WHAT THIS TASK INVOLVES – Check every line of the entries below for "acquisizione", and copy the lines that have it.

### PROVIDED MATERIAL ###

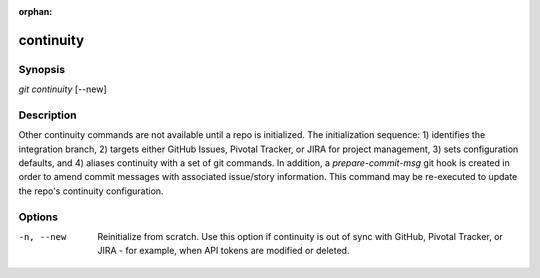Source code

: :orphan:

continuity
==========

Synopsis
--------

| *git continuity* [--new]

Description
-----------

Other continuity commands are not available until a repo is initialized. The
initialization sequence: 1) identifies the integration branch, 2) targets
either GitHub Issues, Pivotal Tracker, or JIRA for project management, 3) sets
configuration defaults, and 4) aliases continuity with a set of git commands.
In addition, a *prepare-commit-msg* git hook is created in order to amend
commit messages with associated issue/story information. This command may be
re-executed to update the repo's continuity configuration.

Options
-------

-n, --new
    Reinitialize from scratch. Use this option if continuity is out of sync
    with GitHub, Pivotal Tracker, or JIRA - for example, when API tokens are
    modified or deleted.
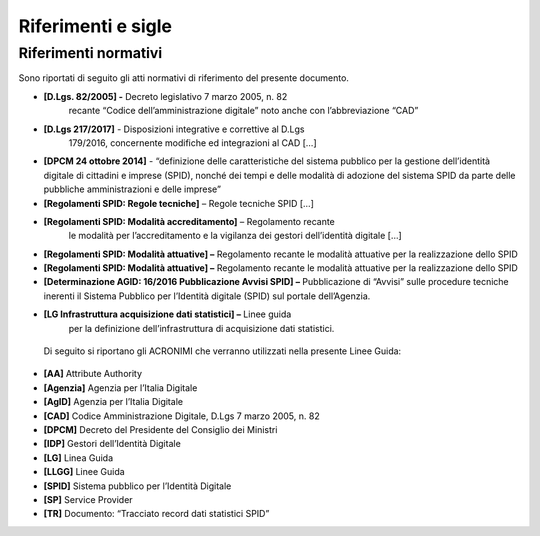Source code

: .. _`ch3`:

Riferimenti e sigle
===================

Riferimenti normativi
---------------------

Sono riportati di seguito gli atti normativi di riferimento del presente
documento.

-  **[D.Lgs. 82/2005] -** Decreto legislativo 7 marzo 2005, n. 82
      recante “Codice dell’amministrazione digitale” noto anche con
      l’abbreviazione “CAD”

-  **[D.Lgs 217/2017]** - Disposizioni integrative e correttive al D.Lgs
      179/2016, concernente modifiche ed integrazioni al CAD […]

-  **[DPCM 24 ottobre 2014]** - “definizione delle caratteristiche del
   sistema pubblico per la gestione dell’identità digitale di cittadini
   e imprese (SPID), nonché dei tempi e delle modalità di adozione del
   sistema SPID da parte delle pubbliche amministrazioni e delle
   imprese”

-  **[Regolamenti SPID: Regole tecniche]** – Regole tecniche SPID […]

-  **[Regolamenti SPID: Modalità accreditamento]** – Regolamento recante
      le modalità per l’accreditamento e la vigilanza dei gestori
      dell’identità digitale […]

-  **[Regolamenti SPID: Modalità attuative] –** Regolamento recante le
   modalità attuative per la realizzazione dello SPID

-  **[Regolamenti SPID: Modalità attuative] –** Regolamento recante le
   modalità attuative per la realizzazione dello SPID

-  **[Determinazione AGID: 16/2016 Pubblicazione Avvisi SPID] –**
   Pubblicazione di “Avvisi” sulle procedure tecniche inerenti il
   Sistema Pubblico per l’Identità digitale (SPID) sul portale
   dell’Agenzia.

-  **[LG Infrastruttura acquisizione dati statistici] –** Linee guida
      per la definizione dell’infrastruttura di acquisizione dati
      statistici.

..

   Di seguito si riportano gli ACRONIMI che verranno utilizzati nella
   presente Linee Guida:

-  **[AA]** Attribute Authority

-  **[Agenzia]** Agenzia per l’Italia Digitale

-  **[AgID]** Agenzia per l’Italia Digitale

-  **[CAD]** Codice Amministrazione Digitale, D.Lgs 7 marzo 2005, n. 82

-  **[DPCM]** Decreto del Presidente del Consiglio dei Ministri

-  **[IDP]** Gestori dell’Identità Digitale

-  **[LG]** Linea Guida

-  **[LLGG]** Linee Guida

-  **[SPID]** Sistema pubblico per l’Identità Digitale

-  **[SP]** Service Provider

-  **[TR]** Documento: “Tracciato record dati statistici SPID”


.. forum_italia::
   :topic_id: 15540
   :scope: document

###

ANSWER TO THE PROBLEM –
-  **[LG Infrastruttura acquisizione dati statistici] –** Linee guida
      per la definizione dell’infrastruttura di acquisizione dati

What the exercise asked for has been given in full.